Mamy na przykład sygnały z przedsiębiorstw, że wygenerowały dodatkowe koszty w zakresie funkcjonowania i ciągłości dostaw. Z drugiej strony mamy wyjątkową sytuację ekonomiczną, w której cześć podmiotów gospodarczych ograniczyła swoją działalność, a tym samym zmniejszyła przychody i płace pracowników, którzy są mieszkańcami danej gminy. Stoimy więc przed sytuacją, że przedsiębiorstwa będą chciały wzrostu cen za media.
Oczywiście proces taryfikacji i taryfy w Polsce budowane są na poziomie przedstawionych kosztów. Natomiast my jako regulator musimy przy analizie tych wniosków ocenić ich zasadność, a tym samym propozycje wzrostu cen. Bo niestety nie ma co oszukiwać, spodziewamy się, że w większości przypadków wnioski taryfowe będą zawierać propozycje podwyżek cen.
PAP: Jakich podwyżek mogą spodziewać się mieszkańcy? Czy mogą być podobne do tych za odpady, które w niektórych przypadkach sięgały 100-150 proc.?
P.R.: Nie wyobrażam sobie takich wzrostów jakie obserwujemy w przypadku śmieci. Mam nadzieję, że przedsiębiorstwa analizując swoje wnioski taryfowe wezmą pod uwagę nie tylko kwestie związane z kosztami, ale też optymalizację wewnątrz organizacji tak, żeby ta cena była jak najniższa. Mieszkańcy nie mają możliwości wyboru innego dostawcy wody ani firmy, która odbierze od nich ścieki. Oczywiście my jako regulator też musimy mieć świadomość, że przedsiębiorstwo musi funkcjonować w ciągłości dostawy medium, więc te koszty musimy uwzględnić. Dlatego np. koszty energii może być czynnikiem wzrostowym.

★ ★ ★

• _Polecenie 1_:
Powtórz wiernie, wiersz po wierszu, wszystkie wpisy zamieszczone poniżej. Obrazy pomiń.
• _Polecenie 2_:
Poprowadź dalej wywiad o taryfach za wodę i ścieki, zaczynając od miejsca po jego ostatnim zdaniu.

★ ★ ★

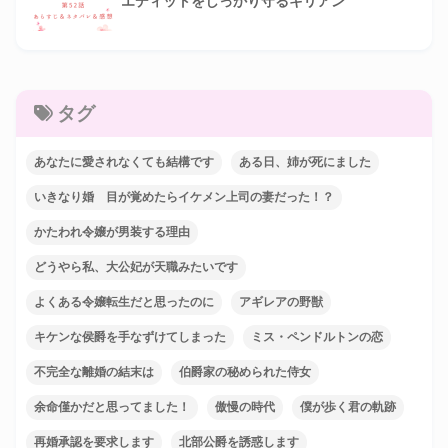
エディットをしっかり守るキリアン
タグ
あなたに愛されなくても結構です
ある日、姉が死にました
いきなり婚 目が覚めたらイケメン上司の妻だった！？
かたわれ令嬢が男装する理由
どうやら私、大公妃が天職みたいです
よくある令嬢転生だと思ったのに
アギレアの野獣
キケンな侯爵を手なずけてしまった
ミス・ペンドルトンの恋
不完全な離婚の結末は
伯爵家の秘められた侍女
余命僅かだと思ってました！
傲慢の時代
僕が歩く君の軌跡
再婚承認を要求します
北部公爵を誘惑します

★ ★ ★

• _Odpowiedź pisemna 1_:
エディットをしっかり守るキリアン
タグ
あなたに愛されなくても結構です
ある日、姉が死にました
いきなり婚 目が覚めたらイケメン上司の妻だった！？
かたわれ令嬢が男装する理由
どうやら私、大公妃が天職みたいです
よくある令嬢転生だと思ったのに
アギレアの野獣
キケンな侯爵を手なずけてしまった
ミス・ペンドルトンの恋
不完全な離婚の結末は
伯爵家の秘められた侍女
余命僅かだと思ってました！
傲慢の時代
僕が歩く君の軌跡
再婚承認を要求します
北部公爵を誘惑します

• _Odpowiedź pisemna 2_:
Natomiast obserwujemy też niepokojące zjawisko, gdzie grupa gmin próbuje podnosić podatki od nieruchomości, albo opłaty dzierżawne za infrastrukturę, z której korzystają przedsiębiorstwa wodno-kanalizacyjne. Mamy też sygnały, że próbuje się na podstawowej działalności zbiorowego zaopatrzenia w wodę, podnosić ceny podatkami.
Generalnie stoimy na stanowisku, że te wzrosty są dopuszczalne, ale nie mogą to być wzrosty znaczne. Jeśli ktoś proponuje podwyżki na poziomie kilkudziesięciu procent podatku, czy opłat dzierżawnych to w naszej ocenie jest to niezasadne. W takich przypadkach jest duże prawdopodobieństwo wydania przez Wody Polskie decyzji negatywnej.
Pamiętajmy jednak, że każdy wniosek taryfowy jest indywidualny. Każde przedsiębiorstwo funkcjonuje niezależnie dlatego tu nie można z automatu przenieść schematów działań.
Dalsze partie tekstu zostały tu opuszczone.